Reproduce every one of the lines below word for word, but omit the pictures from your answer.

= PROVIDED DATA =
--- --- ---
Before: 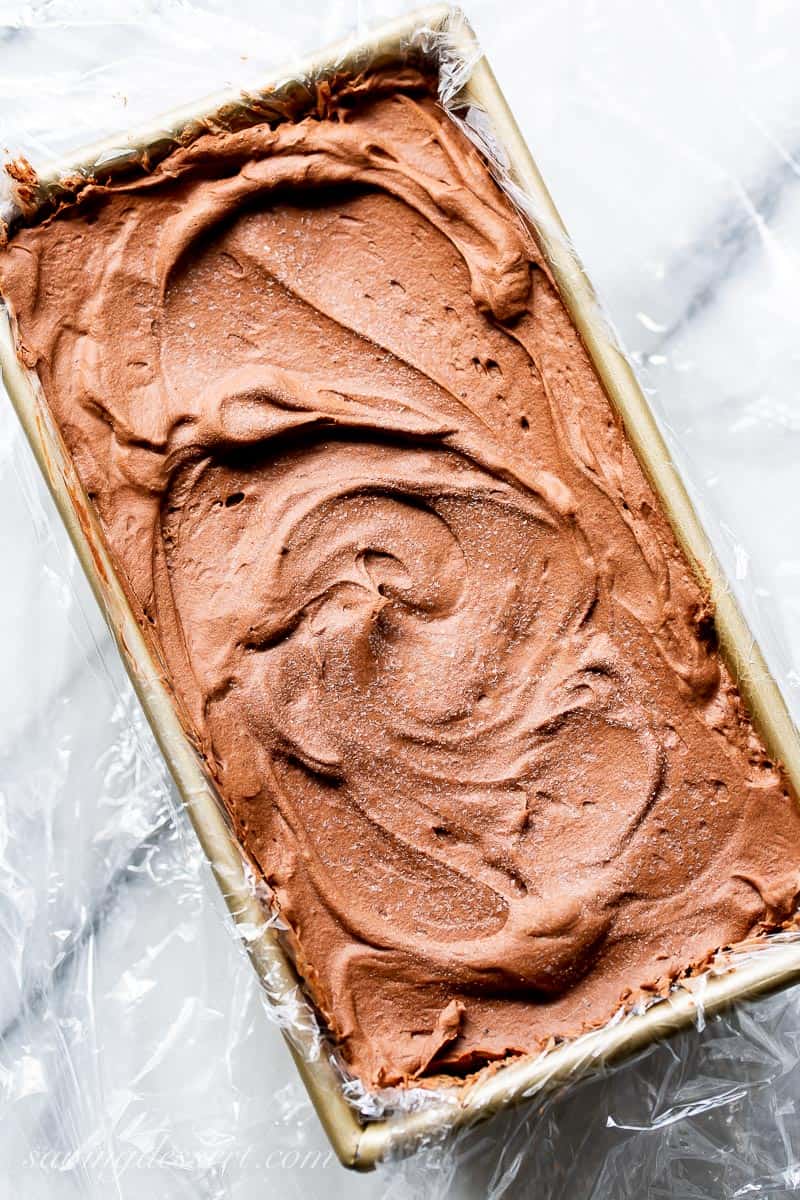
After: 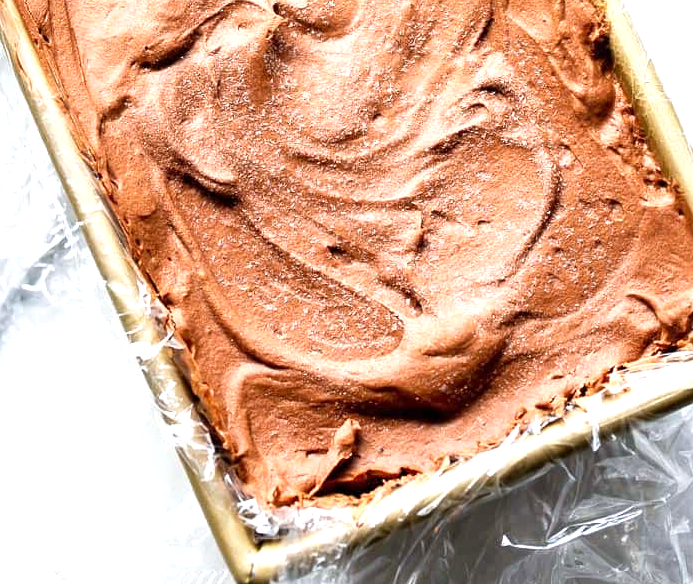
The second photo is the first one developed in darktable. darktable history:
crop and rotate: left 13.32%, top 48.426%, bottom 2.884%
exposure: exposure 0.647 EV, compensate highlight preservation false
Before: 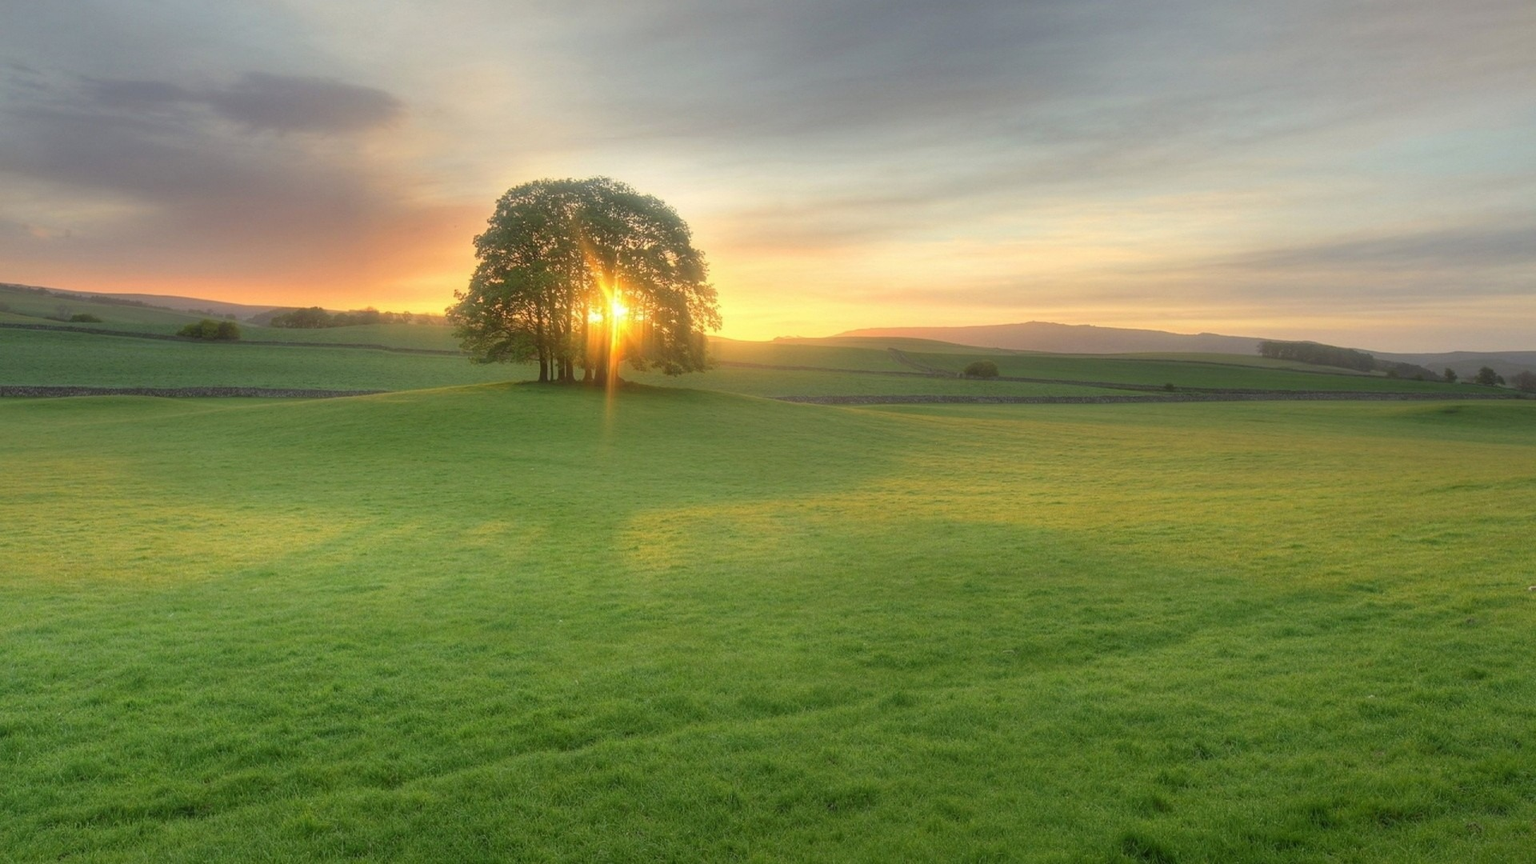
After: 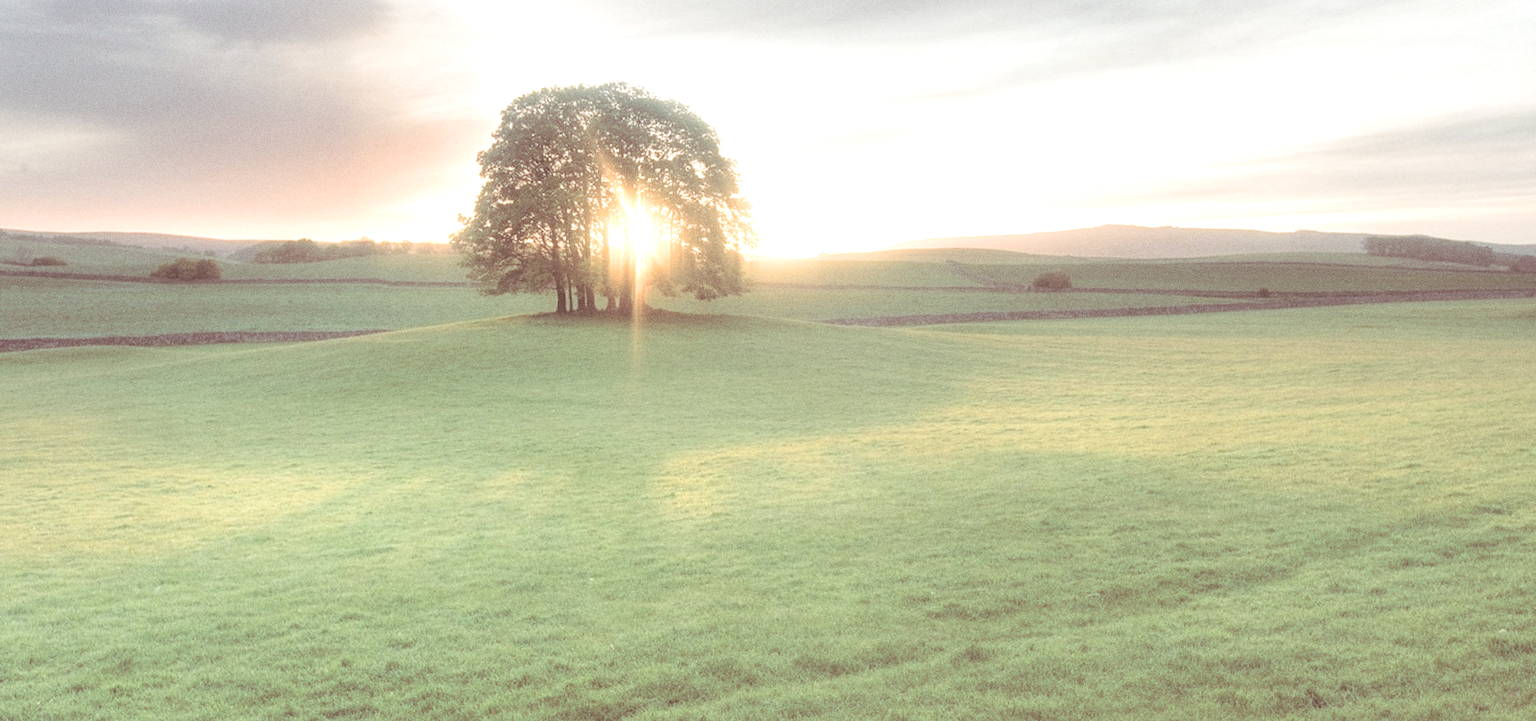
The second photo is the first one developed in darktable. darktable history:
split-toning: shadows › saturation 0.41, highlights › saturation 0, compress 33.55%
contrast brightness saturation: brightness 0.18, saturation -0.5
crop and rotate: angle 0.03°, top 11.643%, right 5.651%, bottom 11.189%
exposure: black level correction 0, exposure 1 EV, compensate highlight preservation false
rotate and perspective: rotation -2.12°, lens shift (vertical) 0.009, lens shift (horizontal) -0.008, automatic cropping original format, crop left 0.036, crop right 0.964, crop top 0.05, crop bottom 0.959
grain: coarseness 0.09 ISO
--- --- ---
= CORRECT RESULT =
Before: 
After: 
The second photo is the first one developed in darktable. darktable history:
crop and rotate: left 13.32%, top 48.426%, bottom 2.884%
exposure: exposure 0.647 EV, compensate highlight preservation false
Before: 
After: 
The second photo is the first one developed in darktable. darktable history:
split-toning: shadows › saturation 0.41, highlights › saturation 0, compress 33.55%
contrast brightness saturation: brightness 0.18, saturation -0.5
crop and rotate: angle 0.03°, top 11.643%, right 5.651%, bottom 11.189%
exposure: black level correction 0, exposure 1 EV, compensate highlight preservation false
rotate and perspective: rotation -2.12°, lens shift (vertical) 0.009, lens shift (horizontal) -0.008, automatic cropping original format, crop left 0.036, crop right 0.964, crop top 0.05, crop bottom 0.959
grain: coarseness 0.09 ISO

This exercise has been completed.